▶ [Information provided]:

++++++++++

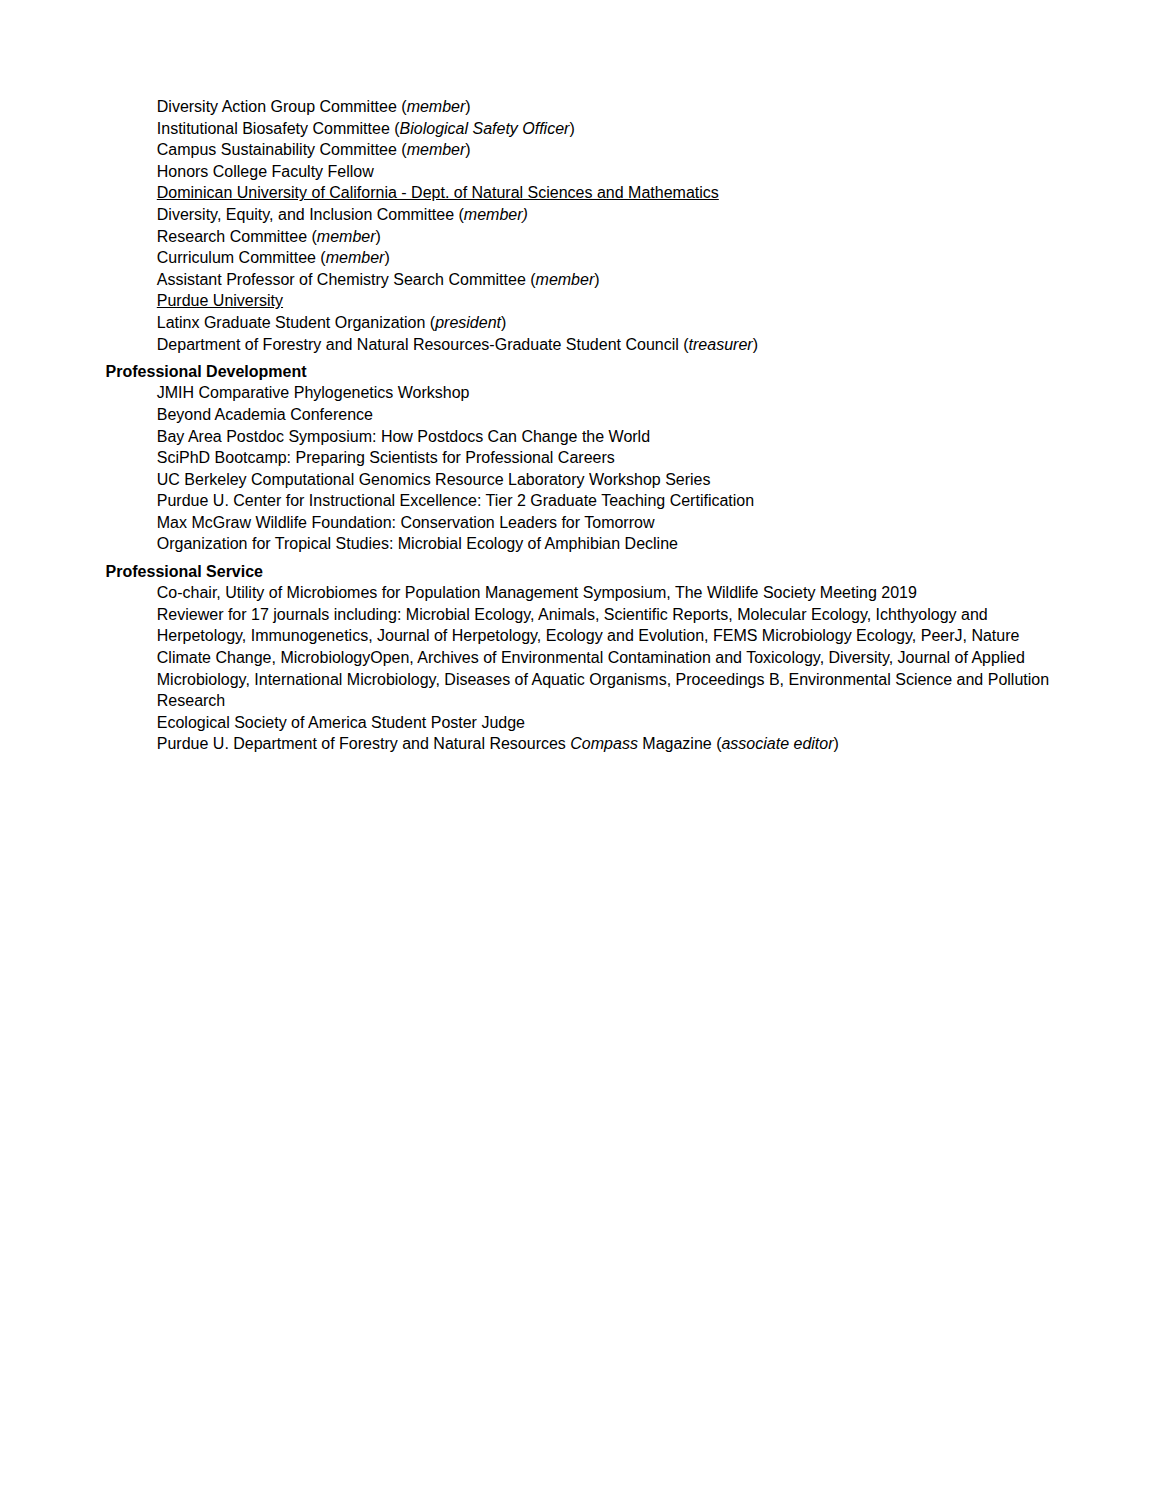Diversity Action Group Committee (member)
Institutional Biosafety Committee (Biological Safety Officer)
Campus Sustainability Committee (member)
Honors College Faculty Fellow
Dominican University of California - Dept. of Natural Sciences and Mathematics
Diversity, Equity, and Inclusion Committee (member)
Research Committee (member)
Curriculum Committee (member)
Assistant Professor of Chemistry Search Committee (member)
Purdue University
Latinx Graduate Student Organization (president)
Department of Forestry and Natural Resources-Graduate Student Council (treasurer)
Professional Development
JMIH Comparative Phylogenetics Workshop
Beyond Academia Conference
Bay Area Postdoc Symposium: How Postdocs Can Change the World
SciPhD Bootcamp: Preparing Scientists for Professional Careers
UC Berkeley Computational Genomics Resource Laboratory Workshop Series
Purdue U. Center for Instructional Excellence: Tier 2 Graduate Teaching Certification
Max McGraw Wildlife Foundation: Conservation Leaders for Tomorrow
Organization for Tropical Studies: Microbial Ecology of Amphibian Decline
Professional Service
Co-chair, Utility of Microbiomes for Population Management Symposium, The Wildlife Society Meeting 2019
Reviewer for 17 journals including: Microbial Ecology, Animals, Scientific Reports, Molecular Ecology, Ichthyology and Herpetology, Immunogenetics, Journal of Herpetology, Ecology and Evolution, FEMS Microbiology Ecology, PeerJ, Nature Climate Change, MicrobiologyOpen, Archives of Environmental Contamination and Toxicology, Diversity, Journal of Applied Microbiology, International Microbiology, Diseases of Aquatic Organisms, Proceedings B, Environmental Science and Pollution Research
Ecological Society of America Student Poster Judge
Purdue U. Department of Forestry and Natural Resources Compass Magazine (associate editor)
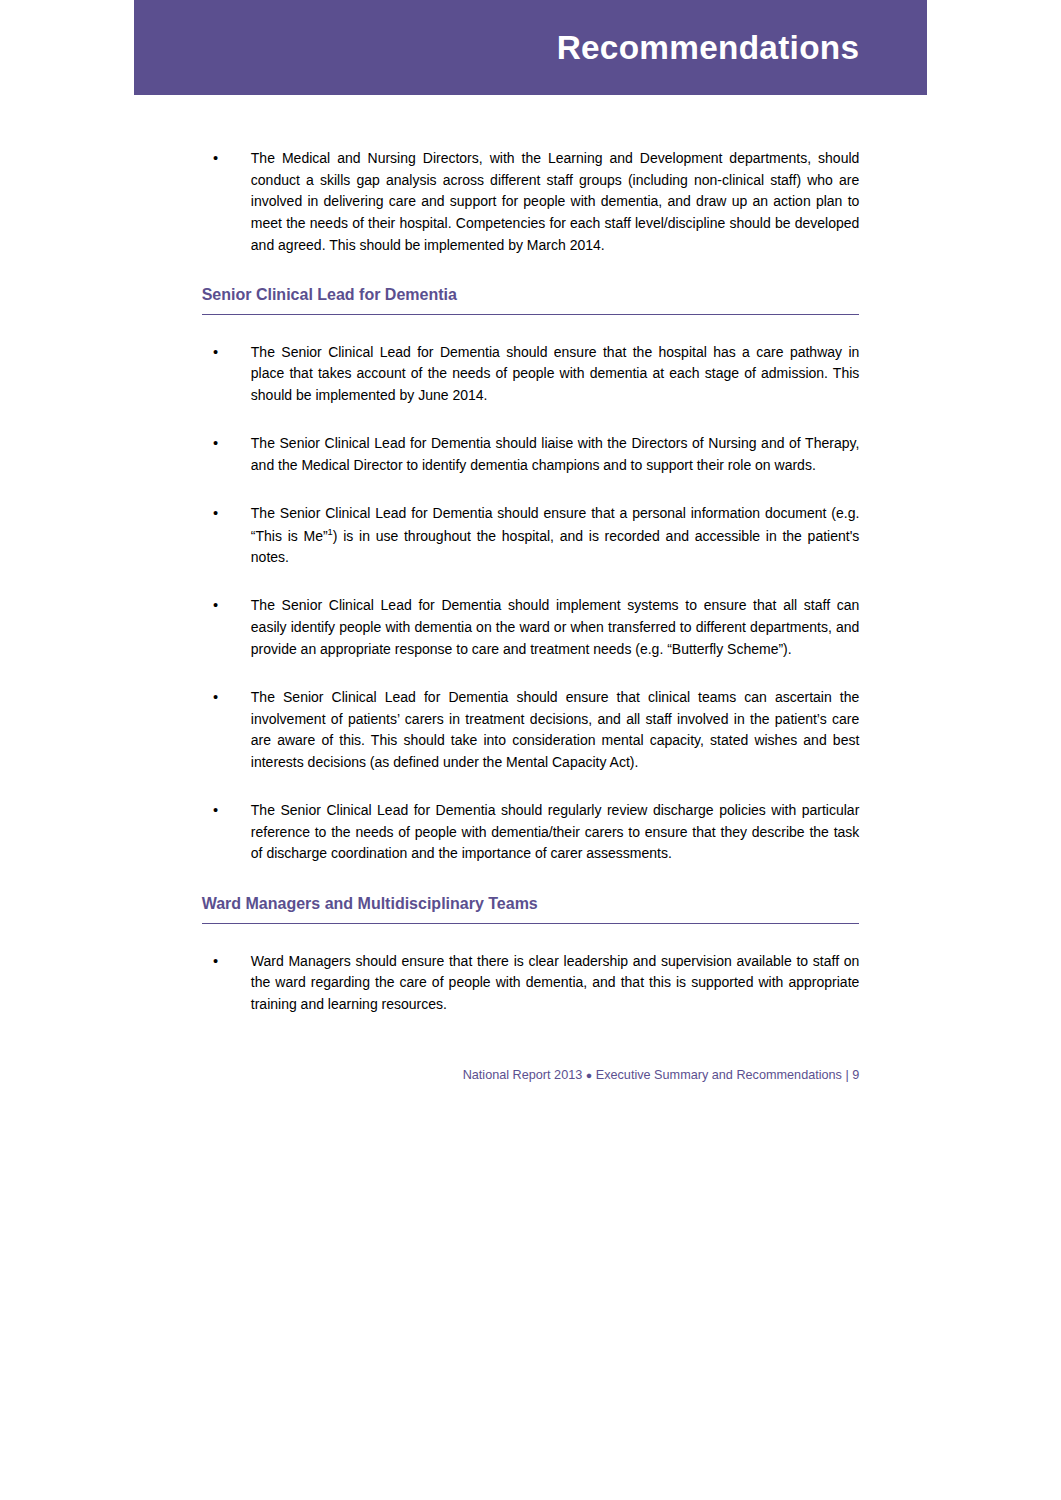Recommendations
The Medical and Nursing Directors, with the Learning and Development departments, should conduct a skills gap analysis across different staff groups (including non-clinical staff) who are involved in delivering care and support for people with dementia, and draw up an action plan to meet the needs of their hospital. Competencies for each staff level/discipline should be developed and agreed. This should be implemented by March 2014.
Senior Clinical Lead for Dementia
The Senior Clinical Lead for Dementia should ensure that the hospital has a care pathway in place that takes account of the needs of people with dementia at each stage of admission. This should be implemented by June 2014.
The Senior Clinical Lead for Dementia should liaise with the Directors of Nursing and of Therapy, and the Medical Director to identify dementia champions and to support their role on wards.
The Senior Clinical Lead for Dementia should ensure that a personal information document (e.g. “This is Me”1) is in use throughout the hospital, and is recorded and accessible in the patient's notes.
The Senior Clinical Lead for Dementia should implement systems to ensure that all staff can easily identify people with dementia on the ward or when transferred to different departments, and provide an appropriate response to care and treatment needs (e.g. “Butterfly Scheme”).
The Senior Clinical Lead for Dementia should ensure that clinical teams can ascertain the involvement of patients’ carers in treatment decisions, and all staff involved in the patient’s care are aware of this. This should take into consideration mental capacity, stated wishes and best interests decisions (as defined under the Mental Capacity Act).
The Senior Clinical Lead for Dementia should regularly review discharge policies with particular reference to the needs of people with dementia/their carers to ensure that they describe the task of discharge coordination and the importance of carer assessments.
Ward Managers and Multidisciplinary Teams
Ward Managers should ensure that there is clear leadership and supervision available to staff on the ward regarding the care of people with dementia, and that this is supported with appropriate training and learning resources.
National Report 2013 ● Executive Summary and Recommendations | 9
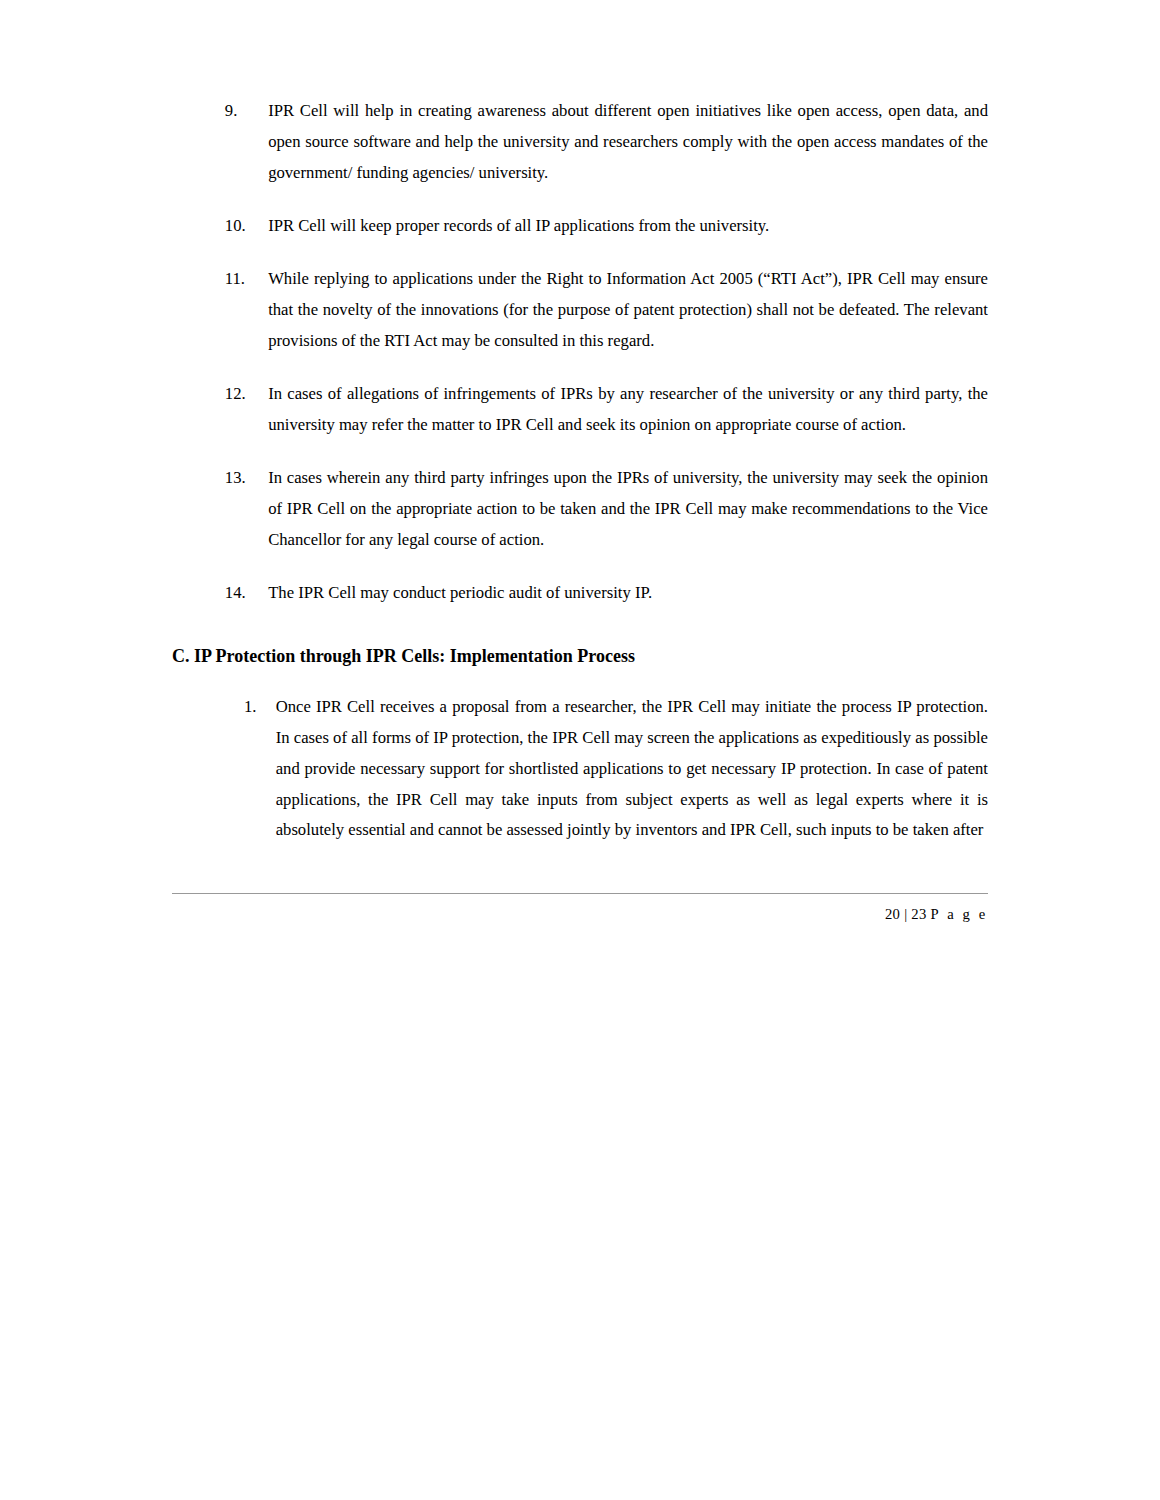9. IPR Cell will help in creating awareness about different open initiatives like open access, open data, and open source software and help the university and researchers comply with the open access mandates of the government/ funding agencies/ university.
10. IPR Cell will keep proper records of all IP applications from the university.
11. While replying to applications under the Right to Information Act 2005 (“RTI Act”), IPR Cell may ensure that the novelty of the innovations (for the purpose of patent protection) shall not be defeated. The relevant provisions of the RTI Act may be consulted in this regard.
12. In cases of allegations of infringements of IPRs by any researcher of the university or any third party, the university may refer the matter to IPR Cell and seek its opinion on appropriate course of action.
13. In cases wherein any third party infringes upon the IPRs of university, the university may seek the opinion of IPR Cell on the appropriate action to be taken and the IPR Cell may make recommendations to the Vice Chancellor for any legal course of action.
14. The IPR Cell may conduct periodic audit of university IP.
C. IP Protection through IPR Cells: Implementation Process
1. Once IPR Cell receives a proposal from a researcher, the IPR Cell may initiate the process IP protection. In cases of all forms of IP protection, the IPR Cell may screen the applications as expeditiously as possible and provide necessary support for shortlisted applications to get necessary IP protection. In case of patent applications, the IPR Cell may take inputs from subject experts as well as legal experts where it is absolutely essential and cannot be assessed jointly by inventors and IPR Cell, such inputs to be taken after
20 | 23 P a g e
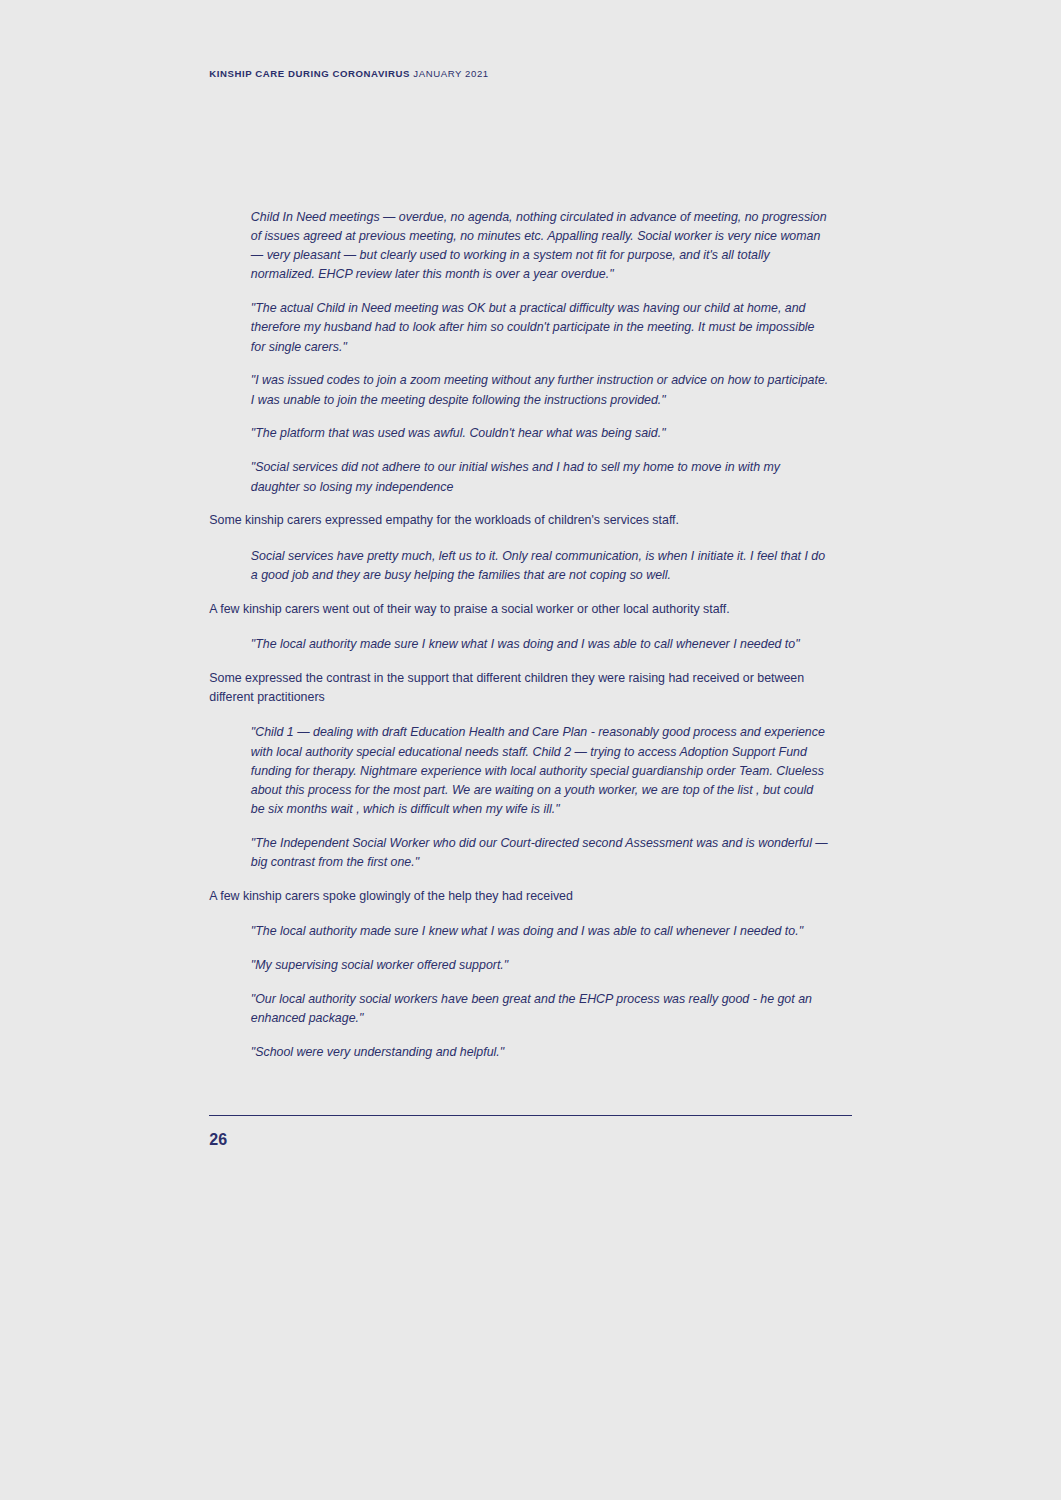KINSHIP CARE DURING CORONAVIRUS JANUARY 2021
Child In Need meetings — overdue, no agenda, nothing circulated in advance of meeting, no progression of issues agreed at previous meeting, no minutes etc. Appalling really. Social worker is very nice woman — very pleasant — but clearly used to working in a system not fit for purpose, and it's all totally normalized. EHCP review later this month is over a year overdue."
"The actual Child in Need meeting was OK but a practical difficulty was having our child at home, and therefore my husband had to look after him so couldn't participate in the meeting. It must be impossible for single carers."
"I was issued codes to join a zoom meeting without any further instruction or advice on how to participate. I was unable to join the meeting despite following the instructions provided."
"The platform that was used was awful. Couldn't hear what was being said."
"Social services did not adhere to our initial wishes and I had to sell my home to move in with my daughter so losing my independence
Some kinship carers expressed empathy for the workloads of children's services staff.
Social services have pretty much, left us to it. Only real communication, is when I initiate it. I feel that I do a good job and they are busy helping the families that are not coping so well.
A few kinship carers went out of their way to praise a social worker or other local authority staff.
"The local authority made sure I knew what I was doing and I was able to call whenever I needed to"
Some expressed the contrast in the support that different children they were raising had received or between different practitioners
"Child 1 — dealing with draft Education Health and Care Plan - reasonably good process and experience with local authority special educational needs staff. Child 2 — trying to access Adoption Support Fund funding for therapy. Nightmare experience with local authority special guardianship order Team. Clueless about this process for the most part. We are waiting on a youth worker, we are top of the list , but could be six months wait , which is difficult when my wife is ill."
"The Independent Social Worker who did our Court-directed second Assessment was and is wonderful — big contrast from the first one."
A few kinship carers spoke glowingly of the help they had received
"The local authority made sure I knew what I was doing and I was able to call whenever I needed to."
"My supervising social worker offered support."
"Our local authority social workers have been great and the EHCP process was really good - he got an enhanced package."
"School were very understanding and helpful."
26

++++++++++

▶ [Work required]: Using the data above, state the number of lines that contain the word "seek"; add nothing else.

▶ [Response to the exercise]: 2